Strategic Translational Research In Vascular HEalth (STRIVE)
Translational research, known as “bench to bedside, and its reverse, “bedside to bench,” is at the heart of a new program to strengthen the integration of clinical and population research done at PHRI with the fundamental research done at the Thrombosis and Atherosclerosis Research Institute (TaARI.)
In many instances, biological pathways identified by TaARI have not been evaluated clinically by PHRI. Conversely, most clinical findings emanating from PHRI research have not been mechanistically investigated by TaARI.
To address this gap, the STRIVE program has been launched. it is a unique, integrated basic and clinic research program to address unmet medical needs in our community and beyond.
STRIVE is led by Guillaume Paré, Director of the CRLB-GMEL and Deputy Director, TaARI, and Senior Scientist at PHRI. Paré is supported by Jeffrey Weitz, Director, TaARI, and Hertzel Gerstein, Deputy Director, PHRI.
The overarching aim is to identify new mechanisms for disease causation, disease targets and to create novel diagnostic, preventive and therapeutic strategies through scientific collaborations between PHRI and TaARI.
PHRI and TaARI, both headquartered in the David Braley Research Institute building in Hamilton, Canada, have collaborated for some time.
Translational research activities the program will support
- A gene or biomarker identified in clinical studies will be tested in cell-based or animal studies to discover its mechanism of action and ultimately, to identify potential interventions.
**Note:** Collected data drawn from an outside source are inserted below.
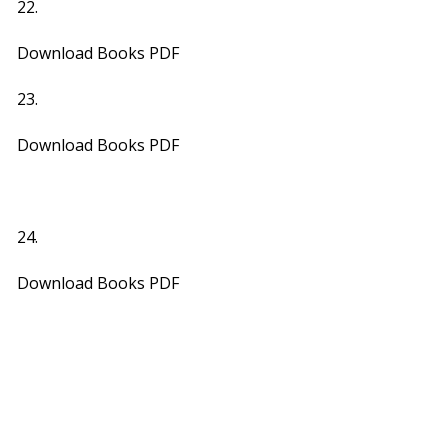
22.
Download Books PDF
23.
Download Books PDF
24.
Download Books PDF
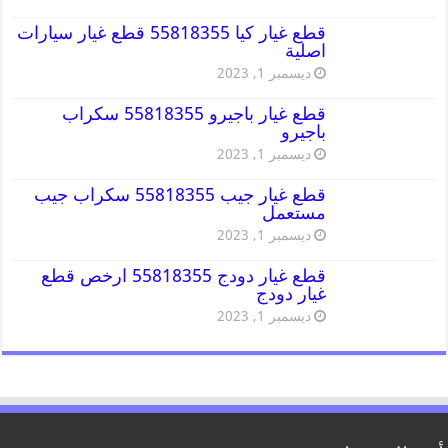
قطع غيار كيا 55818355 قطع غيار سيارات
اصلية
ديسمبر 1, 2023
قطع غيار باجيرو 55818355 سكراب
باجيرو
ديسمبر 1, 2023
قطع غيار جيب 55818355 سكراب جيب
مستعمل
ديسمبر 1, 2023
قطع غيار دودج 55818355 ارخص قطع
غيار دودج
ديسمبر 1, 2023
Although the genetics program at PHRI has already identified many such genes and biomarkers, the functions of these remain largely unknown.
- Disease pathways identified and characterized by TaARI investigators will be clinically evaluated in PHRI-led studies. This could be done through development of blood biomarkers that can be readily tested using the large number of urine, blood and genetic samples diligently collected over two decades and linked to a range on outcomes in more than 100,000 individuals.
- Studies of HHS patients with unusual clinical presentations. Collection of biological specimens enable testing pathophysiological hypotheses using laboratory and model systems. Patients suffering from similar conditions can be identified in clinical databases and/or through investigation of stored samples.
- A clinical trial demonstrates that a particular therapy improves clinical outcomes.